“Everything will be ok”

“Everything will be ok” Circled in my head over and over again, was it because every second person I saw would whisper it in my ear as they said their condolences or was it because I was trying to convince myself that everything was going to be ok?

It was 10 am and the morning after, a mother and her 6 children were about to take on the task of organising a funeral, at the age of 25 I thought I would have my father for many, many more year’s to come, yet here I was staring at a laminated paper with pictures of numerous styles of coffins. I Felt that familiar feeling in my stomach, it was twisting and turning like I wanted to be sick, my breathing was becoming shallow, and I needed an out, I was telling myself this is not the time to panic Mary, you need to help your family do this, so there I was whispering to myself, everything will be ok.

A few hours later, and here I was with one of my sisters taking a deep breath as we entered a shopping centre. “hi girls how can we help today?” my sister and I looked at each other with confused faces, we hadn’t really thought through how difficult this was going to be “we are looking for a skirt suit for our mother” having a retail background myself I knew already the question to follow, “whats the occasion?” she said with a big warm smile on her face.

“Our father’s funeral” we said in sync, it sounded like we had both rehearsed the answer in our mind a million times over, it didn’t sound natural, it felt surreal to be saying the words.

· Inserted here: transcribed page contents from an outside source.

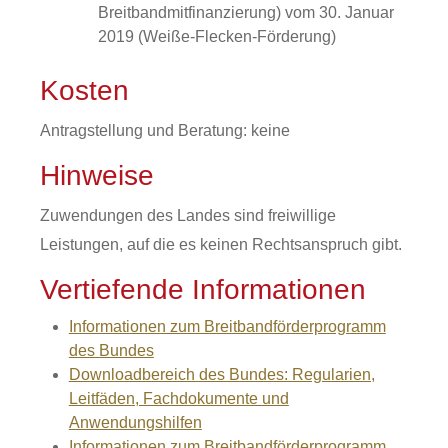
Breitbandmitfinanzierung) vom 30. Januar
2019 (Weiße-Flecken-Förderung)
Kosten
Antragstellung und Beratung: keine
Hinweise
Zuwendungen des Landes sind freiwillige
Leistungen, auf die es keinen Rechtsanspruch gibt.
Vertiefende Informationen
Informationen zum Breitbandförderprogramm
des Bundes
Downloadbereich des Bundes: Regularien,
Leitfäden, Fachdokumente und
Anwendungshilfen
Informationen zum Breitbandförderprogramm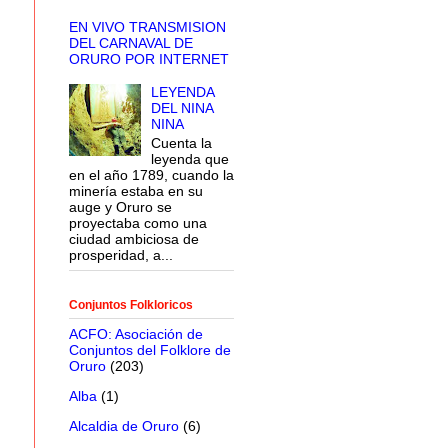
EN VIVO TRANSMISION
DEL CARNAVAL DE
ORURO POR INTERNET
LEYENDA
DEL NINA
NINA
Cuenta la
leyenda que
en el año 1789, cuando la
minería estaba en su
auge y Oruro se
proyectaba como una
ciudad ambiciosa de
prosperidad, a...
Conjuntos Folkloricos
ACFO: Asociación de
Conjuntos del Folklore de
Oruro
(203)
Alba
(1)
Alcaldia de Oruro
(6)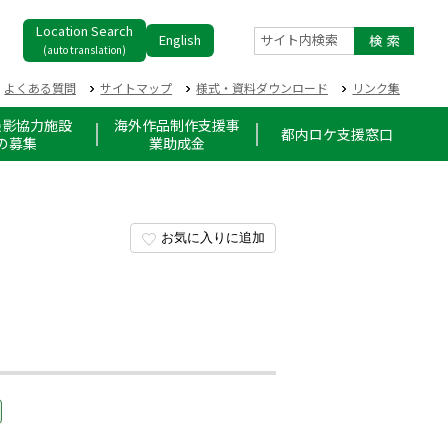
Location Search
English
サイト内検索
(auto translation)
よくある質問
サイトマップ
様式・資料ダウンロード
リンク集
撮影協力施設
海外作品制作支援事
都内ロケ支援窓口
の募集
業助成金
お気に入りに追加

That day from the two lovely shop assistants we received genuine comfort, they made a difficult task as smooth as possible for us, as we left the store I whispered to myself everything will be ok.

We spent the next two nights seated  in a hall as per my culture tradition, allowing numerous amount of people to drop by and pay their respects. Let me paint a picture for you of the seating plan, my family sat in a line and those who came to pay respects would do so then would take a seat opposite to my family, for someone with anxiety, and different types of anxiety, social anxiety been one of them, this lay out is no where near ideal to us. My heart was racing, my hands where becoming clammy, i could see eye’s bore into mine as I looked up and the anxiety was slowly increasing, thoughts where running through my mind at a million miles an hour, did they know I was trying my hardest to avoid a anxiety attack right this moment, why are they staring at me like that I would constantly ask myself. I leant over to my sister and said “I don’t know how much longer I can do this” and then I was whispering to myself everything will be ok.

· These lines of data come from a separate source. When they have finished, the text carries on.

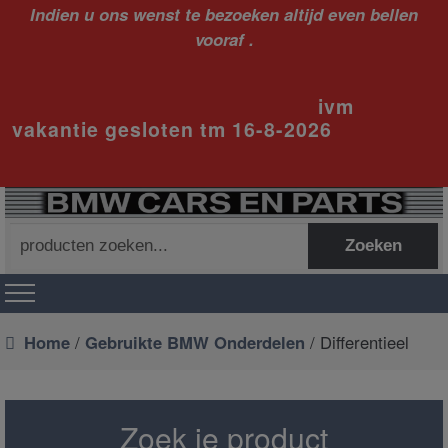
Indien u ons wenst te bezoeken altijd even bellen
vooraf .
ivm
vakantie gesloten tm 16-8-2026
Zoeken
Zoeken
naar:
Home
/
Gebruikte BMW Onderdelen
/ Differentieel
Zoek je product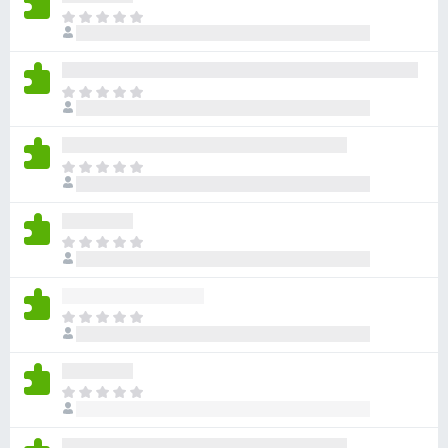
ま
だ
評
価
ま
さ
だ
れ
評
て
価
い
ま
さ
ま
だ
れ
せ
評
て
ん
価
い
ま
さ
ま
だ
れ
せ
評
て
ん
価
い
ま
さ
ま
だ
れ
せ
評
て
ん
価
い
ま
さ
ま
だ
れ
せ
評
て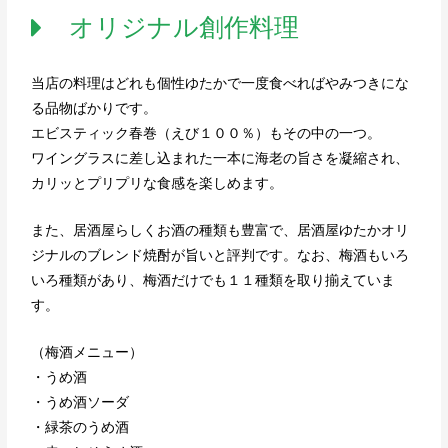
オリジナル創作料理
当店の料理はどれも個性ゆたかで一度食べればやみつきにな
る品物ばかりです。
エビスティック春巻（えび１００％）もその中の一つ。
ワイングラスに差し込まれた一本に海老の旨さを凝縮され、
カリッとプリプリな食感を楽しめます。
また、居酒屋らしくお酒の種類も豊富で、居酒屋ゆたかオリ
ジナルのブレンド焼酎が旨いと評判です。なお、梅酒もいろ
いろ種類があり、梅酒だけでも１１種類を取り揃えていま
す。
（梅酒メニュー）
・うめ酒
・うめ酒ソーダ
・緑茶のうめ酒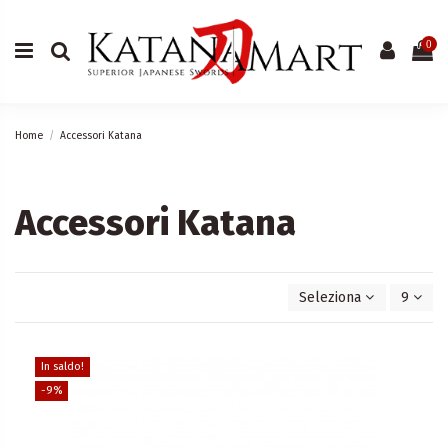
0
Home
Accessori Katana
Accessori Katana
Seleziona
9
In saldo!
-9%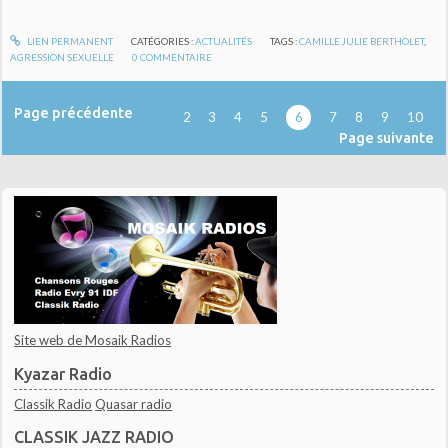
LIEN PERMANENT
CATÉGORIES :
ACTUALITÉS
TAGS :
CAMILLE JULIE BERTHOLET
,
AGRESSION SEXUELLE
0
COMMENTAIRE
Page précédente
2
3
4
5
6
7
8
9
10
Page suivante
Site web de Mosaik Radios
Kyazar Radio
Classik Radio
Quasar radio
CLASSIK JAZZ RADIO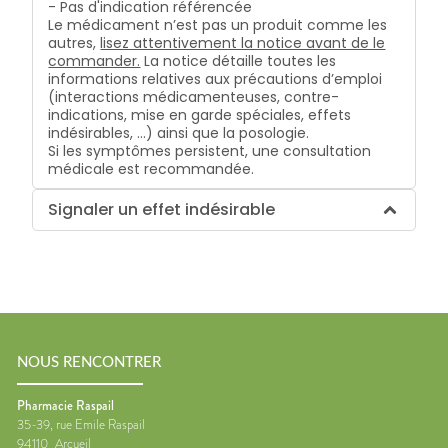
- Pas d'indication référencée
Le médicament n’est pas un produit comme les
autres,
lisez attentivement la notice avant de le
commander.
La notice détaille toutes les
informations relatives aux précautions d’emploi
(interactions médicamenteuses, contre-
indications, mise en garde spéciales, effets
indésirables, …) ainsi que la posologie.
Si les symptômes persistent, une consultation
médicale est recommandée.
Signaler un effet indésirable
NOUS RENCONTRER
Pharmacie Raspail
35-39, rue Emile Raspail
94110
Arcueil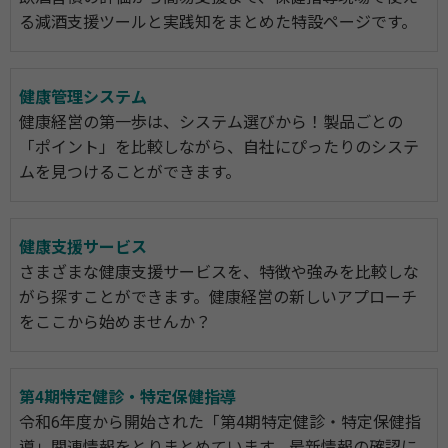
る減酒支援ツールと実践知をまとめた特設ページです。
健康管理システム
健康経営の第一歩は、システム選びから！製品ごとの
「ポイント」を比較しながら、自社にぴったりのシステ
ムを見つけることができます。
健康支援サービス
さまざまな健康支援サービスを、特徴や強みを比較しな
がら探すことができます。健康経営の新しいアプローチ
をここから始めませんか？
第4期特定健診・特定保健指導
令和6年度から開始された「第4期特定健診・特定保健指
導」関連情報をとりまとめています。最新情報の確認に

As we were leaving the hall a family friends mother approached me, ill never forget her words “I actually didn’t recognise you tonight, let it go, let it out” That night I went home I closed my bedroom door and cried, I cried until I couldn’t cry anymore and whispered to myself was everything going to be ok?

No, everything may have seemed ok on an outside view, but on the inside I was battling this constant feeling of anxiety, a constant fear, a fear of the unknown, a fear of losing a grip of my anxiety again, a fear of being judged, a fear of what life was going to be like with out my dad.

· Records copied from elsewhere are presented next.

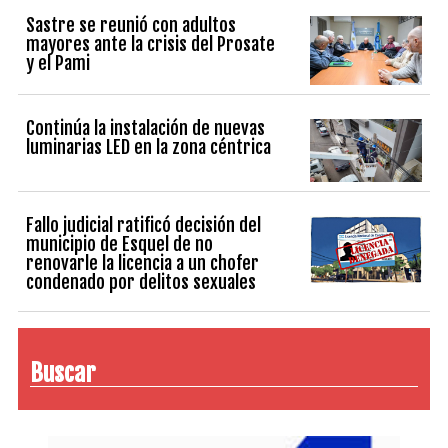
Sastre se reunió con adultos
mayores ante la crisis del Prosate
y el Pami
Continúa la instalación de nuevas
luminarias LED en la zona céntrica
Fallo judicial ratificó decisión del
municipio de Esquel de no
renovarle la licencia a un chofer
condenado por delitos sexuales
Buscar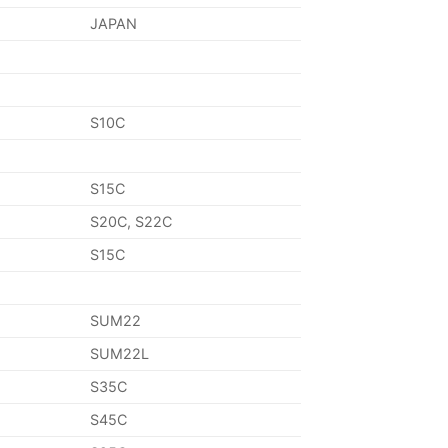
JAPAN
S10C
S15C
S20C, S22C
S15C
SUM22
SUM22L
S35C
S45C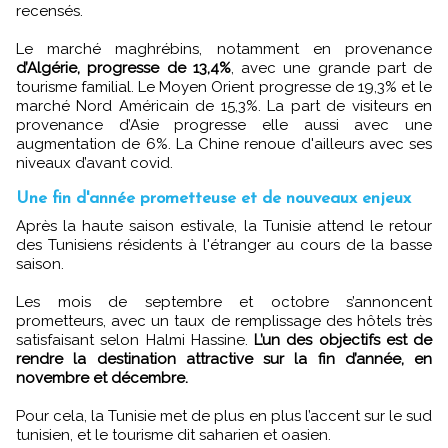
recensés.
Le marché maghrébins, notamment en provenance
d’Algérie, progresse de 13,4%
, avec une grande part de
tourisme familial. Le Moyen Orient progresse de 19,3% et le
marché Nord Américain de 15,3%. La part de visiteurs en
provenance d’Asie progresse elle aussi avec une
augmentation de 6%. La Chine renoue d'ailleurs avec ses
niveaux d’avant covid.
Une fin d'année prometteuse et de nouveaux enjeux
Après la haute saison estivale, la Tunisie attend le retour
des Tunisiens résidents à l'étranger au cours de la basse
saison.
Les mois de septembre et octobre s’annoncent
prometteurs, avec un taux de remplissage des hôtels très
satisfaisant selon Halmi Hassine.
L’un des objectifs est de
rendre la destination attractive sur la fin d’année, en
novembre et décembre.
Pour cela, la Tunisie met de plus en plus l’accent sur le sud
tunisien, et le tourisme dit saharien et oasien.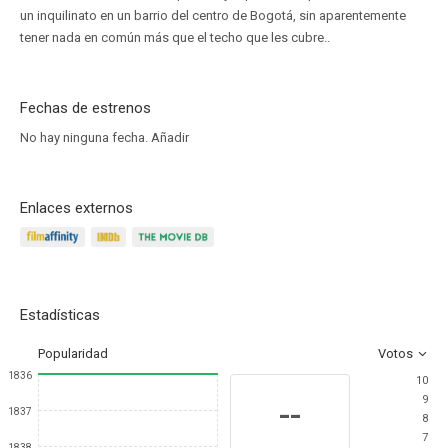
un inquilinato en un barrio del centro de Bogotá, sin aparentemente
tener nada en común más que el techo que les cubre..
Fechas de estrenos
No hay ninguna fecha.
Añadir
Enlaces externos
Estadísticas
Popularidad
Votos
1836
10
9
--
1837
8
7
1838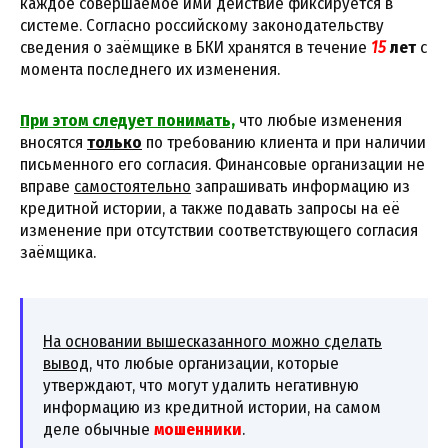
каждое совершаемое ими действие фиксируется в
системе. Согласно российскому законодательству
сведения о заёмщике в БКИ хранятся в течение
15
лет
с
момента последнего их изменения.
При этом следует понимать,
что любые изменения
вносятся
только
по требованию клиента и при наличии
письменного его согласия. Финансовые организации не
вправе
самостоятельно
запрашивать информацию из
кредитной истории, а также подавать запросы на её
изменение при отсутствии соответствующего согласия
заёмщика.
На основании вышесказанного можно сделать
вывод,
что любые организации, которые
утверждают, что могут удалить негативную
информацию из кредитной истории, на самом
деле обычные
мошенники
.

On the day of my fathers funeral I stopped whispering to myself everything will be ok, because that is what everyone told me, that’s not what I thought, I had no clue if everything was going to be ok. I had just watched my fathers coffin been lowered into the ground and I knew everything was not going to be ok.

Nearly 6 months later there is still no right way to grieve and there is still no right way to deal with anxiety and the death of your parent, but what I can do is, I can talk about it, I can lift that weight off my shoulders and hopefully help you if you have just lost someone too, and bring comfort to you that there is no right or wrong way or a timeframe to grieve someone dear to you.

Everything might not be ok right now, but eventually, everything will be ok.